O Tribunal Superior do Trabalho (TST) do Brasil determinou que a força de trabalho em todas as instalações da Petrobras no país deve se manter em 80%, após os funcionários da empresa entrarem em greve geral por tempo indeterminado.
A multa por descumprimento é de 200 mil reais por dia (30 mil euros).

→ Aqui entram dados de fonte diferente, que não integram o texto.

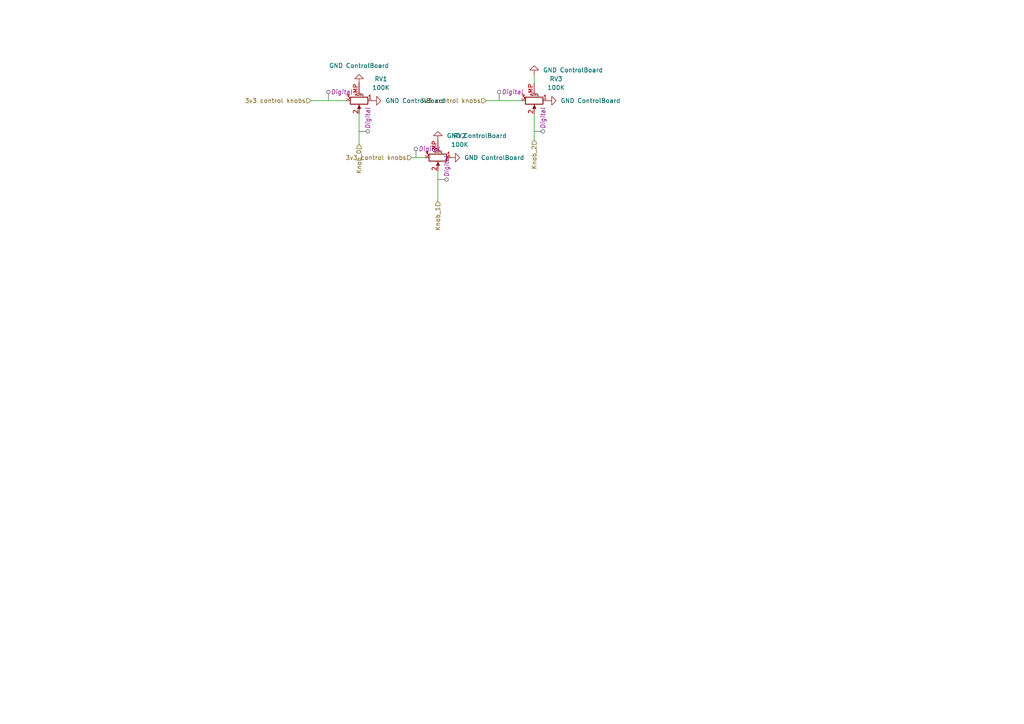
<source format=kicad_sch>
(kicad_sch
	(version 20231120)
	(generator "eeschema")
	(generator_version "8.0")
	(uuid "c3cc4c64-c22c-4b87-a182-753c057a6a7f")
	(paper "A4")
	
	(wire
		(pts
			(xy 127 58.42) (xy 127 49.53)
		)
		(stroke
			(width 0)
			(type default)
		)
		(uuid "080b3786-2202-4c08-aa2b-f8ce661a3ac4")
	)
	(wire
		(pts
			(xy 154.94 21.59) (xy 154.94 24.13)
		)
		(stroke
			(width 0)
			(type default)
		)
		(uuid "2bf8ee2a-4360-4119-a300-5ae1f2217a65")
	)
	(wire
		(pts
			(xy 90.17 29.21) (xy 100.33 29.21)
		)
		(stroke
			(width 0)
			(type default)
		)
		(uuid "2d3d438c-04bf-41c4-ae4a-fde608d7c291")
	)
	(wire
		(pts
			(xy 140.97 29.21) (xy 151.13 29.21)
		)
		(stroke
			(width 0)
			(type default)
		)
		(uuid "80ae0f5b-9103-41d5-9567-705189433089")
	)
	(wire
		(pts
			(xy 154.94 40.64) (xy 154.94 33.02)
		)
		(stroke
			(width 0)
			(type default)
		)
		(uuid "81871b88-274e-49f2-91d8-5acc7305716b")
	)
	(wire
		(pts
			(xy 104.14 41.91) (xy 104.14 33.02)
		)
		(stroke
			(width 0)
			(type default)
		)
		(uuid "8996a685-abf6-46ae-810c-bef12ce79668")
	)
	(wire
		(pts
			(xy 119.38 45.72) (xy 123.19 45.72)
		)
		(stroke
			(width 0)
			(type default)
		)
		(uuid "a1bb15a2-90dc-4557-8493-2eda5092dafa")
	)
	(hierarchical_label "3v3 control knobs"
		(shape input)
		(at 90.17 29.21 180)
		(fields_autoplaced yes)
		(effects
			(font
				(size 1.27 1.27)
			)
			(justify right)
		)
		(uuid "97a0c87c-06c4-4c2e-bc56-ec5fdb8fc43d")
	)
	(hierarchical_label "Knob_2"
		(shape input)
		(at 154.94 40.64 270)
		(fields_autoplaced yes)
		(effects
			(font
				(size 1.27 1.27)
			)
			(justify right)
		)
		(uuid "a3325ef9-6679-4702-99f6-8f6d2de4b8ae")
	)
	(hierarchical_label "Knob_0"
		(shape input)
		(at 104.14 41.91 270)
		(fields_autoplaced yes)
		(effects
			(font
				(size 1.27 1.27)
			)
			(justify right)
		)
		(uuid "a6968f90-f1b4-4a5e-a8b7-22c806391f9e")
	)
	(hierarchical_label "3v3 control knobs"
		(shape input)
		(at 140.97 29.21 180)
		(fields_autoplaced yes)
		(effects
			(font
				(size 1.27 1.27)
			)
			(justify right)
		)
		(uuid "bbbb1484-b270-4d5c-b3ae-656517f99858")
	)
	(hierarchical_label "Knob_1"
		(shape input)
		(at 127 58.42 270)
		(fields_autoplaced yes)
		(effects
			(font
				(size 1.27 1.27)
			)
			(justify right)
		)
		(uuid "d6ecbe62-ff35-43a7-9a2f-3132fc6f035c")
	)
	(hierarchical_label "3v3 control knobs"
		(shape input)
		(at 119.38 45.72 180)
		(fields_autoplaced yes)
		(effects
			(font
				(size 1.27 1.27)
			)
			(justify right)
		)
		(uuid "ecb05e73-085b-44ba-8c74-95ad96b84b2c")
	)
	(netclass_flag ""
		(length 2.54)
		(shape round)
		(at 154.94 38.1 270)
		(fields_autoplaced yes)
		(effects
			(font
				(size 1.27 1.27)
			)
			(justify right bottom)
		)
		(uuid "0e0ac5bf-7af5-4581-853d-29cfa9d595f9")
		(property "Netclass" "Digital"
			(at 157.48 37.4015 90)
			(effects
				(font
					(size 1.27 1.27)
					(italic yes)
				)
				(justify left)
			)
		)
	)
	(netclass_flag ""
		(length 2.54)
		(shape round)
		(at 127 52.07 270)
		(fields_autoplaced yes)
		(effects
			(font
				(size 1.27 1.27)
			)
			(justify right bottom)
		)
		(uuid "4572f236-8c9c-484e-89f4-3bb363df0e3f")
		(property "Netclass" "Digital"
			(at 129.54 51.3715 90)
			(effects
				(font
					(size 1.27 1.27)
					(italic yes)
				)
				(justify left)
			)
		)
	)
	(netclass_flag ""
		(length 2.54)
		(shape round)
		(at 95.25 29.21 0)
		(fields_autoplaced yes)
		(effects
			(font
				(size 1.27 1.27)
			)
			(justify left bottom)
		)
		(uuid "4d14a274-1112-4db2-9299-191d2611c957")
		(property "Netclass" "Digital"
			(at 95.9485 26.67 0)
			(effects
				(font
					(size 1.27 1.27)
					(italic yes)
				)
				(justify left)
			)
		)
	)
	(netclass_flag ""
		(length 2.54)
		(shape round)
		(at 144.78 29.21 0)
		(fields_autoplaced yes)
		(effects
			(font
				(size 1.27 1.27)
			)
			(justify left bottom)
		)
		(uuid "6994ea44-4b27-4814-a679-046dcf338d72")
		(property "Netclass" "Digital"
			(at 145.4785 26.67 0)
			(effects
				(font
					(size 1.27 1.27)
					(italic yes)
				)
				(justify left)
			)
		)
	)
	(netclass_flag ""
		(length 2.54)
		(shape round)
		(at 120.65 45.72 0)
		(fields_autoplaced yes)
		(effects
			(font
				(size 1.27 1.27)
			)
			(justify left bottom)
		)
		(uuid "e9bb8d0f-42ac-4e7e-bb98-16b00e5df398")
		(property "Netclass" "Digital"
			(at 121.3485 43.18 0)
			(effects
				(font
					(size 1.27 1.27)
					(italic yes)
				)
				(justify left)
			)
		)
	)
	(netclass_flag ""
		(length 2.54)
		(shape round)
		(at 104.14 38.1 270)
		(fields_autoplaced yes)
		(effects
			(font
				(size 1.27 1.27)
			)
			(justify right bottom)
		)
		(uuid "fa089fd8-89eb-4ecb-b8ab-53dadf96e1fe")
		(property "Netclass" "Digital"
			(at 106.68 37.4015 90)
			(effects
				(font
					(size 1.27 1.27)
					(italic yes)
				)
				(justify left)
			)
		)
	)
	(symbol
		(lib_id "Device:R_Potentiometer_MountingPin")
		(at 127 45.72 270)
		(unit 1)
		(exclude_from_sim no)
		(in_bom yes)
		(on_board yes)
		(dnp no)
		(fields_autoplaced yes)
		(uuid "04b3172e-5d27-4ddf-93ca-4f471bffb085")
		(property "Reference" "RV2"
			(at 133.35 39.4014 90)
			(effects
				(font
					(size 1.27 1.27)
				)
			)
		)
		(property "Value" "100K"
			(at 133.35 41.9414 90)
			(effects
				(font
					(size 1.27 1.27)
				)
			)
		)
		(property "Footprint" "PCM_4ms_Potentiometer:Pot_9mm_Knurl_NoDet"
			(at 127 45.72 0)
			(effects
				(font
					(size 1.27 1.27)
				)
				(hide yes)
			)
		)
		(property "Datasheet" "~"
			(at 127 45.72 0)
			(effects
				(font
					(size 1.27 1.27)
				)
				(hide yes)
			)
		)
		(property "Description" "Potentiometer with a mounting pin"
			(at 127 45.72 0)
			(effects
				(font
					(size 1.27 1.27)
				)
				(hide yes)
			)
		)
		(pin "3"
			(uuid "5df8c195-424b-4736-971e-47d525f38a82")
		)
		(pin "1"
			(uuid "9a2f74b0-f471-4b1b-80c0-dfd6e5906b25")
		)
		(pin "MP"
			(uuid "1abbe52d-531f-4b59-bf04-8d7a4ada8033")
		)
		(pin "2"
			(uuid "f1897134-83d1-4a96-9d57-564ccfc43467")
		)
		(instances
			(project "FV1"
				(path "/90986848-6013-46fb-938d-50278adbc6e3/421209fa-f63f-46d5-8c36-9b012665320c"
					(reference "RV2")
					(unit 1)
				)
			)
		)
	)
	(symbol
		(lib_id "Device:R_Potentiometer_MountingPin")
		(at 104.14 29.21 270)
		(unit 1)
		(exclude_from_sim no)
		(in_bom yes)
		(on_board yes)
		(dnp no)
		(fields_autoplaced yes)
		(uuid "173429c5-fe0d-45db-9fcb-490397d3ab81")
		(property "Reference" "RV1"
			(at 110.49 22.8914 90)
			(effects
				(font
					(size 1.27 1.27)
				)
			)
		)
		(property "Value" "100K"
			(at 110.49 25.4314 90)
			(effects
				(font
					(size 1.27 1.27)
				)
			)
		)
		(property "Footprint" "PCM_4ms_Potentiometer:Pot_9mm_Knurl_NoDet"
			(at 104.14 29.21 0)
			(effects
				(font
					(size 1.27 1.27)
				)
				(hide yes)
			)
		)
		(property "Datasheet" "~"
			(at 104.14 29.21 0)
			(effects
				(font
					(size 1.27 1.27)
				)
				(hide yes)
			)
		)
		(property "Description" "Potentiometer with a mounting pin"
			(at 104.14 29.21 0)
			(effects
				(font
					(size 1.27 1.27)
				)
				(hide yes)
			)
		)
		(pin "3"
			(uuid "51bd62db-23a7-4647-adf3-8bf09b24726e")
		)
		(pin "1"
			(uuid "81b29e1d-581b-4232-8988-f4074b92b676")
		)
		(pin "MP"
			(uuid "f8c51971-493b-4f6a-8b26-592fecf530dc")
		)
		(pin "2"
			(uuid "ea7076f9-1639-4e2a-8f18-720c4485db68")
		)
		(instances
			(project ""
				(path "/90986848-6013-46fb-938d-50278adbc6e3/421209fa-f63f-46d5-8c36-9b012665320c"
					(reference "RV1")
					(unit 1)
				)
			)
		)
	)
	(symbol
		(lib_id "Device:R_Potentiometer_MountingPin")
		(at 154.94 29.21 270)
		(unit 1)
		(exclude_from_sim no)
		(in_bom yes)
		(on_board yes)
		(dnp no)
		(fields_autoplaced yes)
		(uuid "34ab433e-b1b2-4d8b-a55f-a61753a0abbc")
		(property "Reference" "RV3"
			(at 161.29 22.8914 90)
			(effects
				(font
					(size 1.27 1.27)
				)
			)
		)
		(property "Value" "100K"
			(at 161.29 25.4314 90)
			(effects
				(font
					(size 1.27 1.27)
				)
			)
		)
		(property "Footprint" "PCM_4ms_Potentiometer:Pot_9mm_Knurl_NoDet"
			(at 154.94 29.21 0)
			(effects
				(font
					(size 1.27 1.27)
				)
				(hide yes)
			)
		)
		(property "Datasheet" "~"
			(at 154.94 29.21 0)
			(effects
				(font
					(size 1.27 1.27)
				)
				(hide yes)
			)
		)
		(property "Description" "Potentiometer with a mounting pin"
			(at 154.94 29.21 0)
			(effects
				(font
					(size 1.27 1.27)
				)
				(hide yes)
			)
		)
		(pin "3"
			(uuid "35e0d052-08e8-4e02-b6c7-9188d376ad7b")
		)
		(pin "1"
			(uuid "7b2dc555-2b8f-478d-b558-74b9fa37eccb")
		)
		(pin "MP"
			(uuid "106fc4f7-5342-4c71-9969-948c15ab0a61")
		)
		(pin "2"
			(uuid "f8070ae2-d147-4fd5-9ee4-4e7b2f58d831")
		)
		(instances
			(project "FV1"
				(path "/90986848-6013-46fb-938d-50278adbc6e3/421209fa-f63f-46d5-8c36-9b012665320c"
					(reference "RV3")
					(unit 1)
				)
			)
		)
	)
	(symbol
		(lib_id "power:GND")
		(at 104.14 24.13 180)
		(unit 1)
		(exclude_from_sim no)
		(in_bom yes)
		(on_board yes)
		(dnp no)
		(fields_autoplaced yes)
		(uuid "4716d86a-0e38-43c6-ad45-0dc51941b472")
		(property "Reference" "#PWR029"
			(at 104.14 17.78 0)
			(effects
				(font
					(size 1.27 1.27)
				)
				(hide yes)
			)
		)
		(property "Value" "GND ControlBoard"
			(at 104.14 19.05 0)
			(effects
				(font
					(size 1.27 1.27)
				)
			)
		)
		(property "Footprint" ""
			(at 104.14 24.13 0)
			(effects
				(font
					(size 1.27 1.27)
				)
				(hide yes)
			)
		)
		(property "Datasheet" ""
			(at 104.14 24.13 0)
			(effects
				(font
					(size 1.27 1.27)
				)
				(hide yes)
			)
		)
		(property "Description" "Power symbol creates a global label with name \"GND\" , ground"
			(at 104.14 24.13 0)
			(effects
				(font
					(size 1.27 1.27)
				)
				(hide yes)
			)
		)
		(pin "1"
			(uuid "68df3976-d323-4399-a561-f92d0c384708")
		)
		(instances
			(project "FV1"
				(path "/90986848-6013-46fb-938d-50278adbc6e3/421209fa-f63f-46d5-8c36-9b012665320c"
					(reference "#PWR029")
					(unit 1)
				)
			)
		)
	)
	(symbol
		(lib_id "power:GND")
		(at 154.94 21.59 180)
		(unit 1)
		(exclude_from_sim no)
		(in_bom yes)
		(on_board yes)
		(dnp no)
		(fields_autoplaced yes)
		(uuid "5f683474-1554-4ecd-b451-23168871d99e")
		(property "Reference" "#PWR050"
			(at 154.94 15.24 0)
			(effects
				(font
					(size 1.27 1.27)
				)
				(hide yes)
			)
		)
		(property "Value" "GND ControlBoard"
			(at 157.48 20.3199 0)
			(effects
				(font
					(size 1.27 1.27)
				)
				(justify right)
			)
		)
		(property "Footprint" ""
			(at 154.94 21.59 0)
			(effects
				(font
					(size 1.27 1.27)
				)
				(hide yes)
			)
		)
		(property "Datasheet" ""
			(at 154.94 21.59 0)
			(effects
				(font
					(size 1.27 1.27)
				)
				(hide yes)
			)
		)
		(property "Description" "Power symbol creates a global label with name \"GND\" , ground"
			(at 154.94 21.59 0)
			(effects
				(font
					(size 1.27 1.27)
				)
				(hide yes)
			)
		)
		(pin "1"
			(uuid "7d630494-f66c-4ab6-810e-15c661f6d34f")
		)
		(instances
			(project "FV1"
				(path "/90986848-6013-46fb-938d-50278adbc6e3/421209fa-f63f-46d5-8c36-9b012665320c"
					(reference "#PWR050")
					(unit 1)
				)
			)
		)
	)
	(symbol
		(lib_id "power:GND")
		(at 107.95 29.21 90)
		(unit 1)
		(exclude_from_sim no)
		(in_bom yes)
		(on_board yes)
		(dnp no)
		(fields_autoplaced yes)
		(uuid "94a8c9a6-f9ca-423d-8da4-00009e9ffb73")
		(property "Reference" "#PWR035"
			(at 114.3 29.21 0)
			(effects
				(font
					(size 1.27 1.27)
				)
				(hide yes)
			)
		)
		(property "Value" "GND ControlBoard"
			(at 111.76 29.2099 90)
			(effects
				(font
					(size 1.27 1.27)
				)
				(justify right)
			)
		)
		(property "Footprint" ""
			(at 107.95 29.21 0)
			(effects
				(font
					(size 1.27 1.27)
				)
				(hide yes)
			)
		)
		(property "Datasheet" ""
			(at 107.95 29.21 0)
			(effects
				(font
					(size 1.27 1.27)
				)
				(hide yes)
			)
		)
		(property "Description" "Power symbol creates a global label with name \"GND\" , ground"
			(at 107.95 29.21 0)
			(effects
				(font
					(size 1.27 1.27)
				)
				(hide yes)
			)
		)
		(pin "1"
			(uuid "59a93ad4-a4d7-4171-bf11-60bc39111fb4")
		)
		(instances
			(project "FV1"
				(path "/90986848-6013-46fb-938d-50278adbc6e3/421209fa-f63f-46d5-8c36-9b012665320c"
					(reference "#PWR035")
					(unit 1)
				)
			)
		)
	)
	(symbol
		(lib_id "power:GND")
		(at 158.75 29.21 90)
		(unit 1)
		(exclude_from_sim no)
		(in_bom yes)
		(on_board yes)
		(dnp no)
		(fields_autoplaced yes)
		(uuid "a56035c8-d290-47e0-8a15-882e696ab359")
		(property "Reference" "#PWR031"
			(at 165.1 29.21 0)
			(effects
				(font
					(size 1.27 1.27)
				)
				(hide yes)
			)
		)
		(property "Value" "GND ControlBoard"
			(at 162.56 29.2099 90)
			(effects
				(font
					(size 1.27 1.27)
				)
				(justify right)
			)
		)
		(property "Footprint" ""
			(at 158.75 29.21 0)
			(effects
				(font
					(size 1.27 1.27)
				)
				(hide yes)
			)
		)
		(property "Datasheet" ""
			(at 158.75 29.21 0)
			(effects
				(font
					(size 1.27 1.27)
				)
				(hide yes)
			)
		)
		(property "Description" "Power symbol creates a global label with name \"GND\" , ground"
			(at 158.75 29.21 0)
			(effects
				(font
					(size 1.27 1.27)
				)
				(hide yes)
			)
		)
		(pin "1"
			(uuid "01bc9ed7-5c42-452e-ac68-0b7812bc8686")
		)
		(instances
			(project "FV1"
				(path "/90986848-6013-46fb-938d-50278adbc6e3/421209fa-f63f-46d5-8c36-9b012665320c"
					(reference "#PWR031")
					(unit 1)
				)
			)
		)
	)
	(symbol
		(lib_id "power:GND")
		(at 130.81 45.72 90)
		(unit 1)
		(exclude_from_sim no)
		(in_bom yes)
		(on_board yes)
		(dnp no)
		(fields_autoplaced yes)
		(uuid "cc6ce107-9164-4a2b-8a1b-27a51f7d5205")
		(property "Reference" "#PWR036"
			(at 137.16 45.72 0)
			(effects
				(font
					(size 1.27 1.27)
				)
				(hide yes)
			)
		)
		(property "Value" "GND ControlBoard"
			(at 134.62 45.7199 90)
			(effects
				(font
					(size 1.27 1.27)
				)
				(justify right)
			)
		)
		(property "Footprint" ""
			(at 130.81 45.72 0)
			(effects
				(font
					(size 1.27 1.27)
				)
				(hide yes)
			)
		)
		(property "Datasheet" ""
			(at 130.81 45.72 0)
			(effects
				(font
					(size 1.27 1.27)
				)
				(hide yes)
			)
		)
		(property "Description" "Power symbol creates a global label with name \"GND\" , ground"
			(at 130.81 45.72 0)
			(effects
				(font
					(size 1.27 1.27)
				)
				(hide yes)
			)
		)
		(pin "1"
			(uuid "d8be8d53-6fbe-4954-9e48-18ccd9dd730f")
		)
		(instances
			(project "FV1"
				(path "/90986848-6013-46fb-938d-50278adbc6e3/421209fa-f63f-46d5-8c36-9b012665320c"
					(reference "#PWR036")
					(unit 1)
				)
			)
		)
	)
	(symbol
		(lib_id "power:GND")
		(at 127 40.64 180)
		(unit 1)
		(exclude_from_sim no)
		(in_bom yes)
		(on_board yes)
		(dnp no)
		(fields_autoplaced yes)
		(uuid "cd767e82-e4a8-4b27-af20-454a2a38bead")
		(property "Reference" "#PWR030"
			(at 127 34.29 0)
			(effects
				(font
					(size 1.27 1.27)
				)
				(hide yes)
			)
		)
		(property "Value" "GND ControlBoard"
			(at 129.54 39.3699 0)
			(effects
				(font
					(size 1.27 1.27)
				)
				(justify right)
			)
		)
		(property "Footprint" ""
			(at 127 40.64 0)
			(effects
				(font
					(size 1.27 1.27)
				)
				(hide yes)
			)
		)
		(property "Datasheet" ""
			(at 127 40.64 0)
			(effects
				(font
					(size 1.27 1.27)
				)
				(hide yes)
			)
		)
		(property "Description" "Power symbol creates a global label with name \"GND\" , ground"
			(at 127 40.64 0)
			(effects
				(font
					(size 1.27 1.27)
				)
				(hide yes)
			)
		)
		(pin "1"
			(uuid "7ef8bfe5-0635-4a26-a331-2264a7030910")
		)
		(instances
			(project "FV1"
				(path "/90986848-6013-46fb-938d-50278adbc6e3/421209fa-f63f-46d5-8c36-9b012665320c"
					(reference "#PWR030")
					(unit 1)
				)
			)
		)
	)
)

</source>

Em comunicado, o tribunal informou que a decisão também proíbe os sindicatos de bloquear o transporte de empregados e equipamentos de e para as instalações, incluindo as da subsidiária logística da Petrobras, a Transpetro.
“Continuamos a trabalhar e a garantir a produção e o abastecimento”, afirmou Sylvia dos Anjos, diretora de Exploração e Produção, à Reuters.
A petrolífera também comunicou que, após cerca de quatro meses de tentativas para chegar a um entendimento nas negociações, 11 sindicatos aprovaram a proposta de remuneração apresentada pela companhia, “encerrando o movimento grevista na grande maioria de suas bases”. No entanto, ainda existem cinco grupos dissidentes.
Na sexta-feira, o sindicato Sindipetro-NF, que representa aproximadamente 25 mil trabalhadores da indústria do petróleo no Brasil, rejeitou a proposta mais recente da estatal para finalizar a greve que já dura quase duas semanas, iniciada em 15 de dezembro.
Apesar do impasse entre as duas partes e da decisão do Tribunal, ainda não está claro quando a disputa será resolvida, uma vez que as negociações salariais envolvem também questões complexas relacionadas aos fundos de pensões da Petrobras.